By authorizing the killing of a particular citizen, whether he is arrayed in battle or sleeping in bed, the President has circumvented restraints on his power by creating a third and extraconstitutional category alien to both the law of war and the principles of justice. Furthermore, the Framers would have recognized this purportedly new category for what it is: extrajudicial outlawry. (As the furor over Josiah Phillips’ case demonstrates, a revulsion of outlawry had also in part motivated the passage of the Bill of Attainder Clause.) In approving of the killing of a citizen under any circumstances by means of a nonjudicial order, when that person has never had access to the courts either before or after the determination to do so was made, we have again surpassed the boundaries of a medieval practice that was itself repugnant to the Framers.
In designing a purportedly new category of killing (which is akin to but much worse than the Bush administration’s controversial creation of the novel status of “enemy combatant,”) the Obama administration sought to create another gray area that allows for actions that would not be allowed under either existing legal framework. Shouldn’t the fact that we are outstripping even long-shunned medieval practices upset us? If not, will we finally become outraged when we realize that an order may now be issued specifying that a particular citizen can be killed, under any circumstances, even if they are nonthreatening and attempting surrender —on the basis of nothing more than allegations from the executive?
We must not lose sight of the most essential fact: the accusations lodged against al-Awlaki are exactly that. Despite what any of us might think about his obvious guilt, this has never been proven in a court of law: he is being subjected to targeted killing after what the President has argued (in Al-Aulaqi v. Obama) was a review within the executive branch that purportedly provided the requisite due process. Neither you nor I (nor even the president) should possess the power to assume the facts that justify the death of a citizen without an adversarial proceeding. Unfortunately, we see in the submissions to the District Court (and in leaked statements to the media from the executive branch) the traces of a third paradigm of justice, one in which the President’s determination, unreviewable and made in secret, allegedly constitutes adequate due process under the law of the land.

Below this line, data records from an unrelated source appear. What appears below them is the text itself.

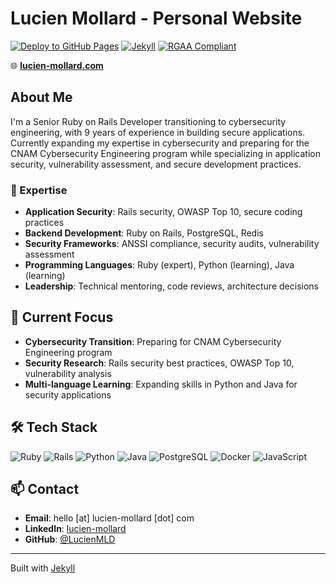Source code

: # Lucien Mollard - Personal Website

[![Deploy to GitHub Pages](https://github.com/LucienMLD/personal-website/actions/workflows/deploy.yml/badge.svg)](https://github.com/LucienMLD/personal-website/actions/workflows/deploy.yml)
[![Jekyll](https://img.shields.io/badge/Jekyll-4.3+-CC0000?logo=jekyll)](https://jekyllrb.com)
[![RGAA Compliant](https://img.shields.io/badge/RGAA-Compliant-green)](https://accessibilite.numerique.gouv.fr/)

🌐 **[lucien-mollard.com](https://lucien-mollard.com)**

## About Me

I'm a Senior Ruby on Rails Developer transitioning to cybersecurity engineering, with 9 years of experience in building secure applications. Currently expanding my expertise in cybersecurity and preparing for the CNAM Cybersecurity Engineering program while specializing in application security, vulnerability assessment, and secure development practices.

### 🎯 Expertise

- **Application Security**: Rails security, OWASP Top 10, secure coding practices
- **Backend Development**: Ruby on Rails, PostgreSQL, Redis
- **Security Frameworks**: ANSSI compliance, security audits, vulnerability assessment
- **Programming Languages**: Ruby (expert), Python (learning), Java (learning)
- **Leadership**: Technical mentoring, code reviews, architecture decisions


## 🚀 Current Focus

- **Cybersecurity Transition**: Preparing for CNAM Cybersecurity Engineering program
- **Security Research**: Rails security best practices, OWASP Top 10, vulnerability analysis
- **Multi-language Learning**: Expanding skills in Python and Java for security applications


## 🛠 Tech Stack

![Ruby](https://img.shields.io/badge/Ruby-CC342D?logo=ruby&logoColor=white)
![Rails](https://img.shields.io/badge/Rails-CC0000?logo=ruby-on-rails&logoColor=white)
![Python](https://img.shields.io/badge/Python-3776AB?logo=python&logoColor=white)
![Java](https://img.shields.io/badge/Java-ED8B00?logo=openjdk&logoColor=white)
![PostgreSQL](https://img.shields.io/badge/PostgreSQL-4169E1?logo=postgresql&logoColor=white)
![Docker](https://img.shields.io/badge/Docker-2496ED?logo=docker&logoColor=white)
![JavaScript](https://img.shields.io/badge/JavaScript-F7DF1E?logo=javascript&logoColor=black)

## 📫 Contact

- **Email**: hello [at] lucien-mollard [dot] com
- **LinkedIn**: [lucien-mollard](https://www.linkedin.com/in/lucien-mollard/)
- **GitHub**: [@LucienMLD](https://github.com/LucienMLD)

---

Built with [Jekyll](https://jekyllrb.com) 
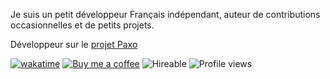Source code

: Je suis un petit développeur Français indépendant, auteur de contributions occasionnelles et de petits projets.

Développeur sur le [projet Paxo](https://github.com/paxo-phone)

[![wakatime](https://wakatime.com/badge/user/8057d7e5-a98c-4e5b-bbfe-22fdce63ffa3.svg)](https://wakatime.com/@8057d7e5-a98c-4e5b-bbfe-22fdce63ffa3)
[![Buy me a coffee](https://img.shields.io/badge/%E2%80%8E%20-Buy%20me%20a%20coffee-fd0?logo=buymeacoffee&style=flat)](https://buymeacoffee.com/DarkBrines)
![Hireable](https://img.shields.io/badge/-hireable-informational)
![Profile views](https://komarev.com/ghpvc/?username=DarkBrines)

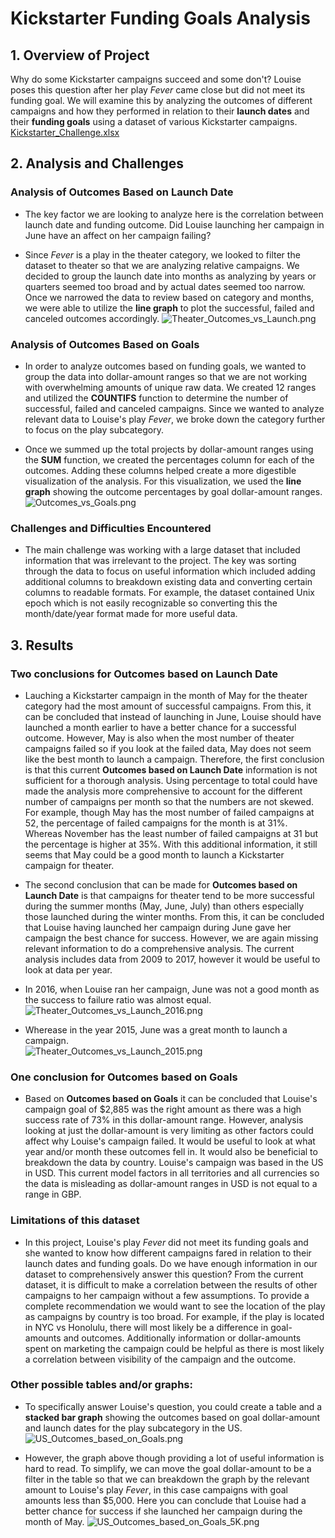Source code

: # Kickstarter Funding Goals Analysis

## 1. Overview of Project
Why do some Kickstarter campaigns succeed and some don't? Louise poses this question after her play _Fever_ came close but did not meet its funding goal. We will examine this by analyzing the outcomes of different campaigns and how they performed in relation to their **launch dates** and their **funding goals** using a dataset of various Kickstarter campaigns.
[Kickstarter_Challenge.xlsx](Kickstarter_Challenge.xlsx)

## 2. Analysis and Challenges

### Analysis of Outcomes Based on Launch Date
- The key factor we are looking to analyze here is the correlation between launch date and funding outcome.  Did Louise launching her campaign in June have an affect on her campaign failing?  

- Since _Fever_ is a play in the theater category, we looked to filter the dataset to theater so that we are analyzing relative campaigns.   We decided to group the launch date into months as analyzing by years or quarters seemed too broad and by actual dates seemed too narrow.  Once we narrowed the data to review based on category and months, we were able to utilize the **line graph** to plot the successful, failed and canceled outcomes accordingly.
![Theater_Outcomes_vs_Launch.png](Theater_Outcomes_vs_Launch.png)

### Analysis of Outcomes Based on Goals
- In order to analyze outcomes based on funding goals, we wanted to group the data into dollar-amount ranges so that we are not working with overwhelming amounts of unique raw data. We created 12 ranges and utilized the **COUNTIFS** function to determine the number of successful, failed and canceled campaigns.  Since we wanted to analyze relevant data to Louise's play _Fever_, we broke down the category further to focus on the play subcategory.  

- Once we summed up the total projects by dollar-amount ranges using the **SUM** function, we created the percentages column for each of the outcomes.  Adding these columns helped create a more digestible visualization of the analysis.  For this visualization, we used the **line graph** showing the outcome percentages by goal dollar-amount ranges.
![Outcomes_vs_Goals.png](Outcomes_vs_Goals.png)

### Challenges and Difficulties Encountered
- The main challenge was working with a large dataset that included information that was irrelevant to the project.  The key was sorting through the data to focus on useful information which included adding additional columns to breakdown existing data and converting certain columns to readable formats.  For example, the dataset contained Unix epoch which is not easily recognizable so converting this the month/date/year format made for more useful data.

## 3. Results

### Two conclusions for Outcomes based on Launch Date
- Lauching a Kickstarter campaign in the month of May for the theater category had the most amount of successful campaigns.  From this, it can be concluded that instead of launching in June, Louise should have launched a month earlier to have a better chance for a successful outcome. However, May is also when the most number of theater campaigns failed so if you look at the failed data, May does not seem like the best month to launch a campaign.  Therefore, the first conclusion is that this current **Outcomes based on Launch Date** information is not sufficient for a thorough analysis.  Using percentage to total could have made the analysis more comprehensive to account for the different number of campaigns per month so that the numbers are not skewed.  For example, though May has the most number of failed campaigns at 52, the percentage of failed campaigns for the month is at 31%.  Whereas November has the least number of failed campaigns at 31 but the percentage is higher at 35%.  With this additional information, it still seems that May could be a good month to launch a Kickstarter campaign for theater.     

- The second conclusion that can be made for **Outcomes based on Launch Date** is that campaigns for theater tend to be more successful during the summer months (May, June, July) than others especially those launched during the winter months.  From this, it can be concluded that Louise having launched her campaign during June gave her campaign the best chance for success.  However, we are again missing relevant information to do a comprehensive analysis.  The current analysis includes data from 2009 to 2017, however it would be useful to look at data per year.  

- In 2016, when Louise ran her campaign, June was not a good month as the success to failure ratio was almost equal.
![Theater_Outcomes_vs_Launch_2016.png](Theater_Outcomes_vs_Launch_2016.png)

- Wherease in the year 2015, June was a great month to launch a campaign.  
![Theater_Outcomes_vs_Launch_2015.png](Theater_Outcomes_vs_Launch_2015.png)

### One conclusion for Outcomes based on Goals
- Based on **Outcomes based on Goals** it can be concluded that Louise's campaign goal of $2,885 was the right amount as there was a high success rate of 73% in this dollar-amount range.  However, analysis looking at just the dollar-amount is very limiting as other factors could affect why Louise's campaign failed.  It would be useful to look at what year and/or month these outcomes fell in.  It would also be beneficial to breakdown the data by country.  Louise's campaign was based in the US in USD.  This current model factors in all territories and all currencies so the data is misleading as dollar-amount ranges in USD is not equal to a range in GBP.

### Limitations of this dataset
- In this project, Louise's play _Fever_ did not meet its funding goals and she wanted to know how different campaigns fared in relation to their launch dates and funding goals. Do we have enough information in our dataset to comprehensively answer this question?  From the current dataset, it is difficult to make a correlation between the results of other campaigns to her campaign without a few assumptions.  To provide a complete recommendation we would want to see the location of the play as campaigns by country is too broad.  For example, if the play is located in NYC vs Honolulu, there will most likely be a difference in goal-amounts and outcomes.  Additionally information or dollar-amounts spent on marketing the campaign could be helpful as there is most likely a correlation between visibility of the campaign and the outcome.  

### Other possible tables and/or graphs:
- To specifically answer Louise's question, you could create a table and a **stacked bar graph** showing the outcomes based on goal dollar-amount and launch dates for the play subcategory in the US.
![US_Outcomes_based_on_Goals.png](US_Outcomes_based_on_Goals.png)

- However, the graph above though providing a lot of useful information is hard to read.  To simplify, we can move the goal dollar-amount to be a filter in the table so that we can breakdown the graph by the relevant amount to Louise's play _Fever_, in this case campaigns with goal amounts less than $5,000.  Here you can conclude that Louise had a better chance for success if she launched her campaign during the month of May.
![US_Outcomes_based_on_Goals_5K.png](US_Outcomes_based_on_Goals_5K.png)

The targeted killing of American citizens, by means of nonjudicial declarations of outlawry and executive death warrants, circumvents both ius in pace and ius in bello. Allowing the president to declare a citizen an outlaw, who then effectively has no legal rights and can be killed on sight pursuant to the president’s order to do so, dispenses with the centuries of collected wisdom about due process and the rule of law embodied in the U.S. Constitution. It demands a vigorous response, and not just drawing-room disapproval.
Note
[1] I hope Larson will excuse my idiosyncratic translation of Magna Carta’s Clause 29—and my following the English practice of using the numeration of the statutory enactment—but I find the English phrase “send against” rather too anodyne, given the bloodthirsty intent.